Human Leukocyte Collagenase Research Articles

Activation of human leukocyte collagenase by compounds reacting with sulfhydryl groups

Human collagenase was partially purified from the granules of polymorphonuclear leukocytes by gel filtration, and the effects of two sulfhydryl reagents, N-ethylmaleimide and p-aminophenylmercuric acetate, on the enzyme activity were studied. The enzyme activity was assayed by incubating with soluble [ 14C]proline-labeled type I collagen, and the rate of collagen cleavage was quantitated by isolating the specific cleavage products by SDS-polyacrylamide gel electrophoresis. Results demonstrated that the collagenase, which was at first mostly in a latent form, was rapidly activated by these two sulfhydryl reagents. The enzyme activity, however, returned gradually to the control level in the presence of the sulfhydryl reagent or after removal of an excess of the reagent. The enzyme activity, after activation with N-ethylmaleimide, could be returned to the control level by the addition of a 2-fold molar excess of cysteine. The heat stability of the enzyme activity before and after activation by N-ethylmaleimide was also tested. The results indicated that the initial enzyme activity, before the activation, was stable at 60°C for at least 5 min, and the enzyme could be subsequently activated by N-ethylmaleimide to the same extent as an unheated control. If, however, the enzyme was first activated by incubating in the presence of N-ethylmaleimide and subsequently incubated at 60°C, a marked decrease in the enzyme activity as a result of the 5 min heating was noted. The results of the present study indicate that human leukocyte collagenase can be activated by compounds reacting with thiol groups.

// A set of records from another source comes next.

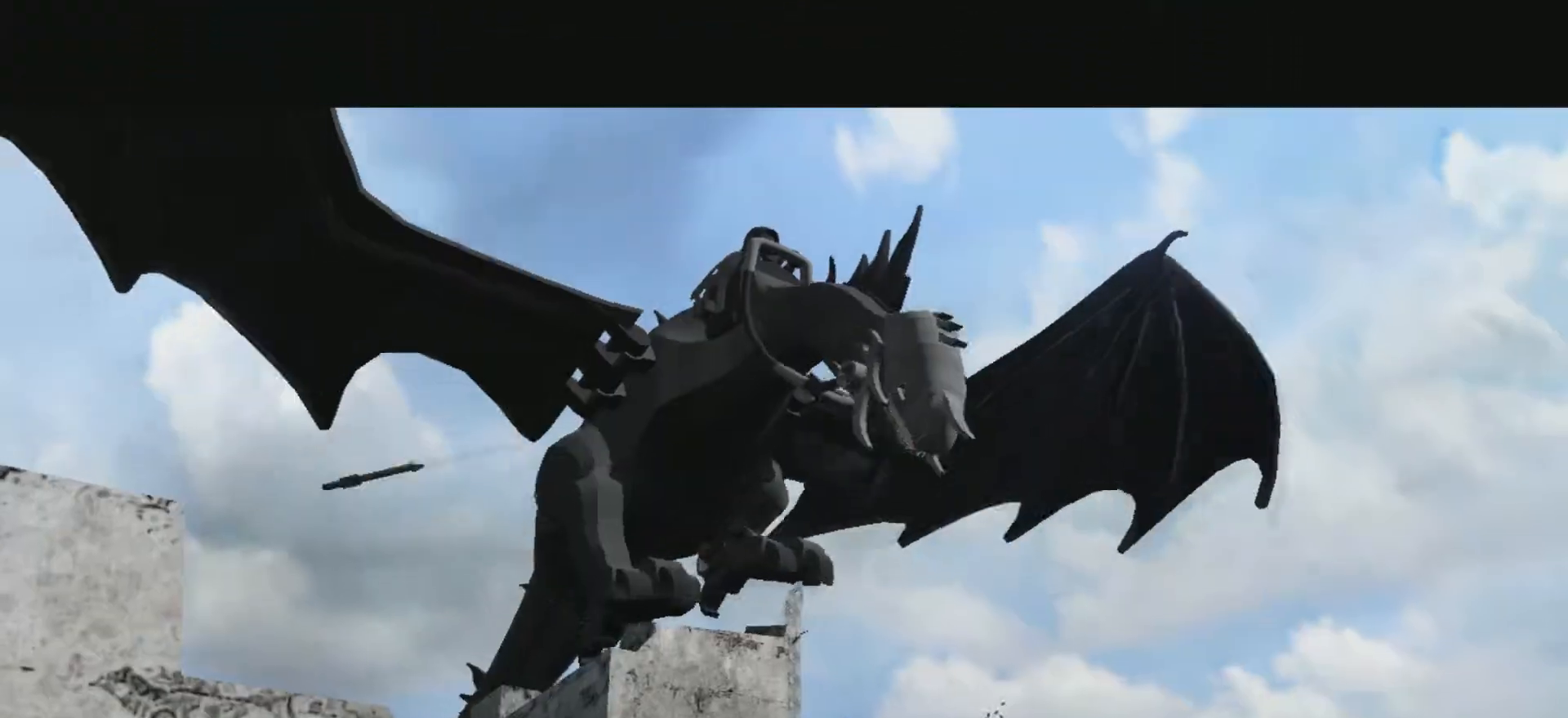
{"keys": [], "events": []}
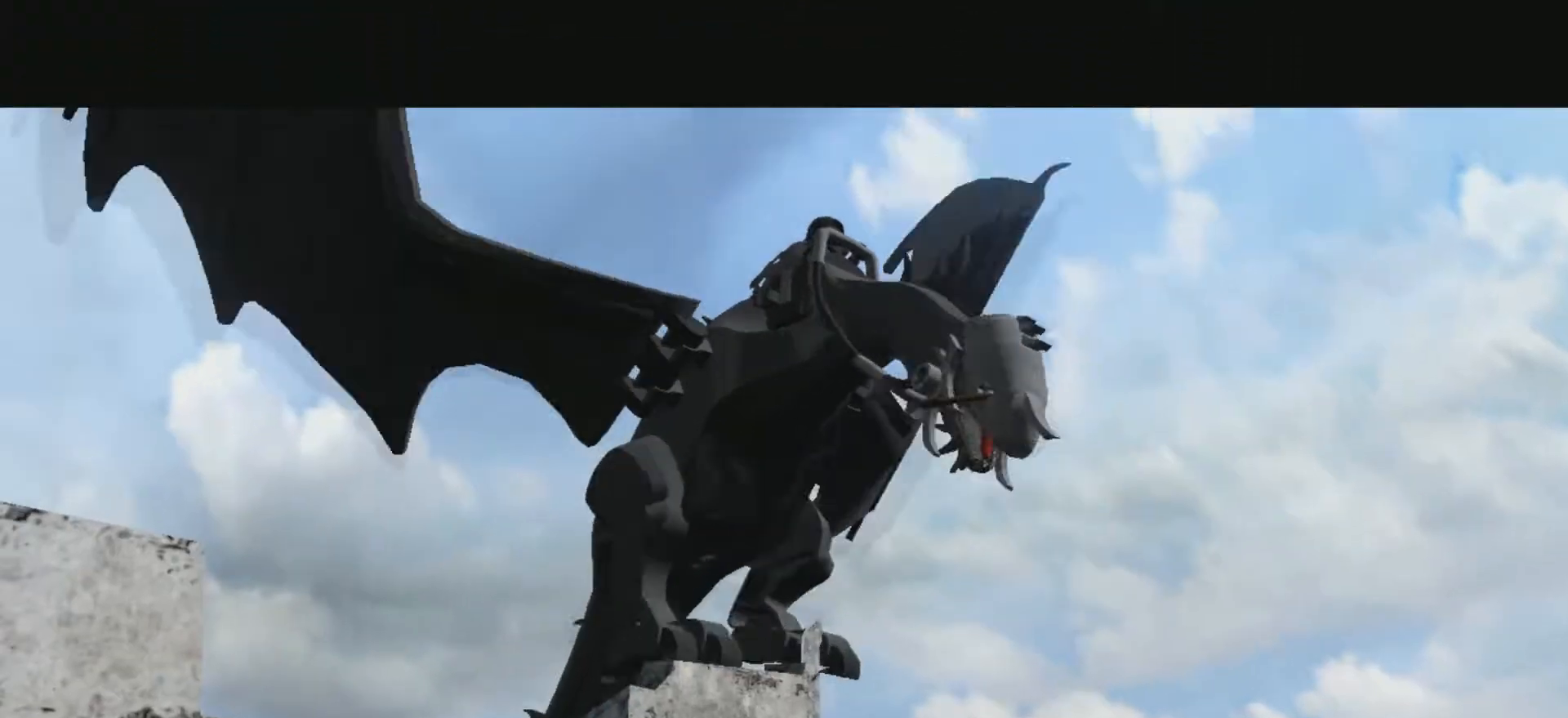
{"keys": [], "events": [[67, "return", "down"], [167, "return", "up"], [200, "return", "down"], [267, "return", "up"]]}
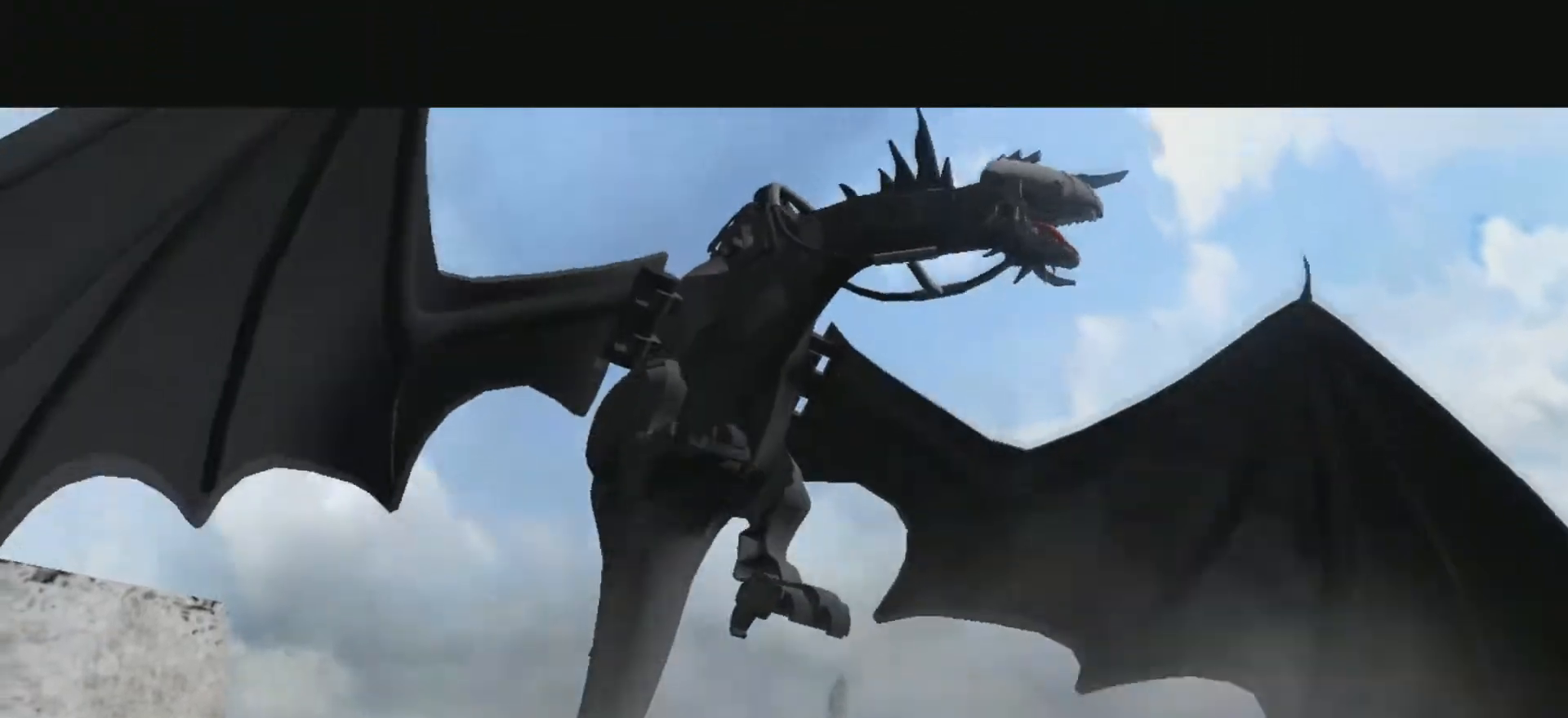
{"keys": [], "events": []}
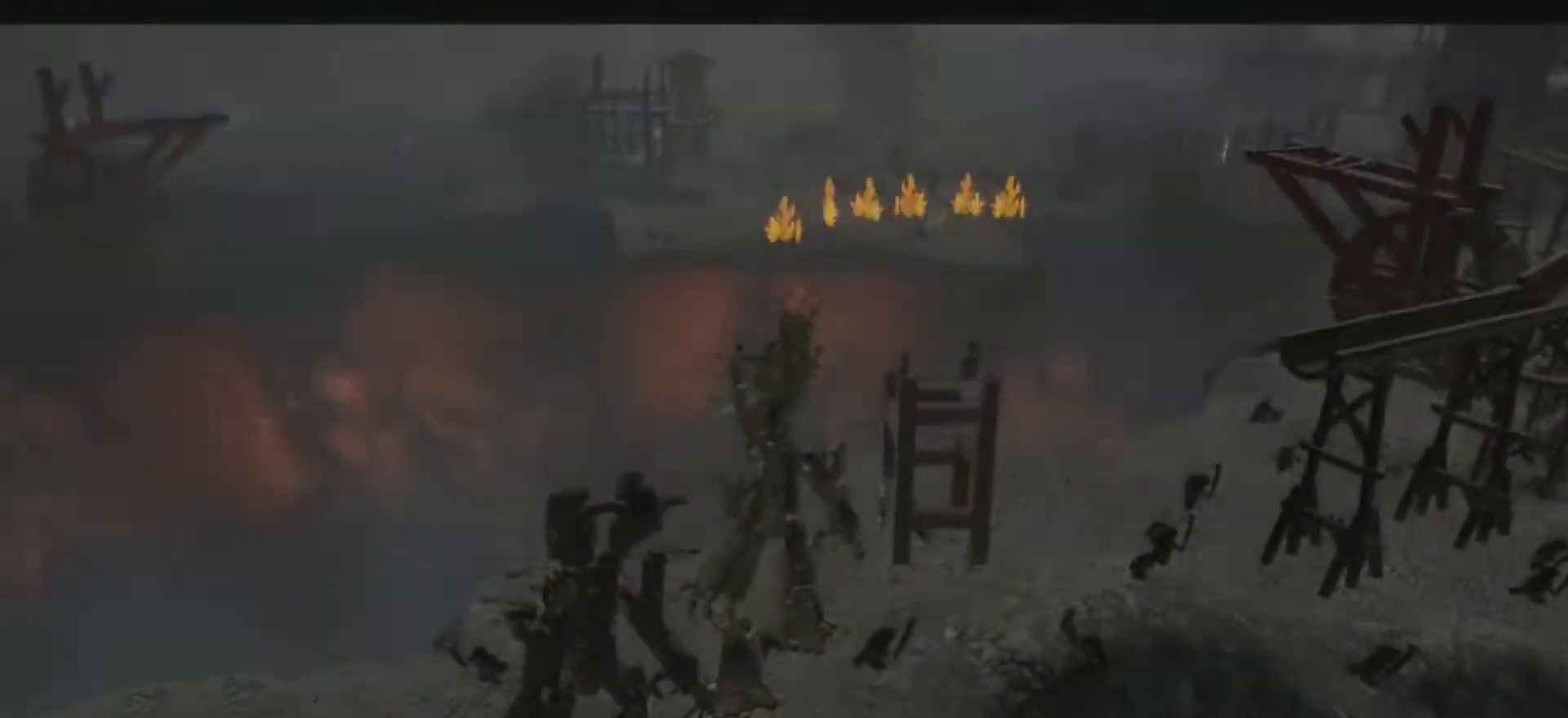
{"keys": [], "events": []}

Effects of human polymorphonuclear leukocyte collagenase on sub-component C1q of the first component of human complement

The similarities in the structure and properties of C1q and collagen prompted us to examine the susceptibility of C1q to human polymorphonuclear leukocyte collagenase. Incubation of C1q with a collagenase preparation resulted in no change in (1) the binding of C1q to immunoglobulin aggregates, (2) the hemolytic function of C1q as measured by reconstitution of C1q-depleted serum in immune hemolysis, or (3) the structural properties of C1q as revealed by gel electrophorettic patterns of the whole molecule or its polypeptide chains. In contrast, rapid inactivation and degradation of C1q was caused by leukocyte elastase. The collagenase preparation was, however, capable of cleaving reduced and carboxamidomethylated C1q into discrete fragments. This activity was attributed to a gelatinase present in the enzyme preparation since (1) the cleavage reaction was inhibited by denatured collagen but not by native collagen and (2) a collagenase fraction free of gelatinolytic activity could not degrade reduced and carboxamidomethylated C1q, while a gelatinase fraction devoid of collagenase activity retained the capacity to effect reduced and carboxamidomethylated C1q. Both collagenase and gelatinase activities were activated from the latent form by trypsin, and inhibited by EDTA. Therefore, it appears that native C1q lacks the structural features present in collagen which are recognized by leukocyte collagenase for hydrolytic action even though the denatured molecule still contains that region capable of being cleaved by gelatinase.

Human leukocyte collagenase: Characterization of enzyme kinetics by a new method

Human collagenase was partially purified from polymorphonuclear leukocytes, and a new method for assay of the collagenase activity was developed. The assay employs native radioactive collagen in soluble form as a substrate. The enzyme incubations are performed at 25°C which is below the melting temperatures of the cleavage products TCA and TCB, and these peptides are quantitatively recovered by polyacrylamide gel electrophoresis in sodium dodecyl sulfate. Employing this method, an apparent K m value of 1.04 × 10 −6 m for human leukocyte collagenase using type I collagen as a substrate was measured.

Inhibition of human leucocyte collagenase by some drugs used in the therapy of rheumatic diseases

Seven anti-inflammatory agents were tested for their possible inhibition of human leucocyte collagenase. Acetylsalicylic acid, indomethacin, phenylbutazone, sanocrisin and flufenamic acid were found to inhibit collagenase at concentrations which might be present in tissue during therapy. Hydrocortisone acetate and cyclophosphamide were ineffective.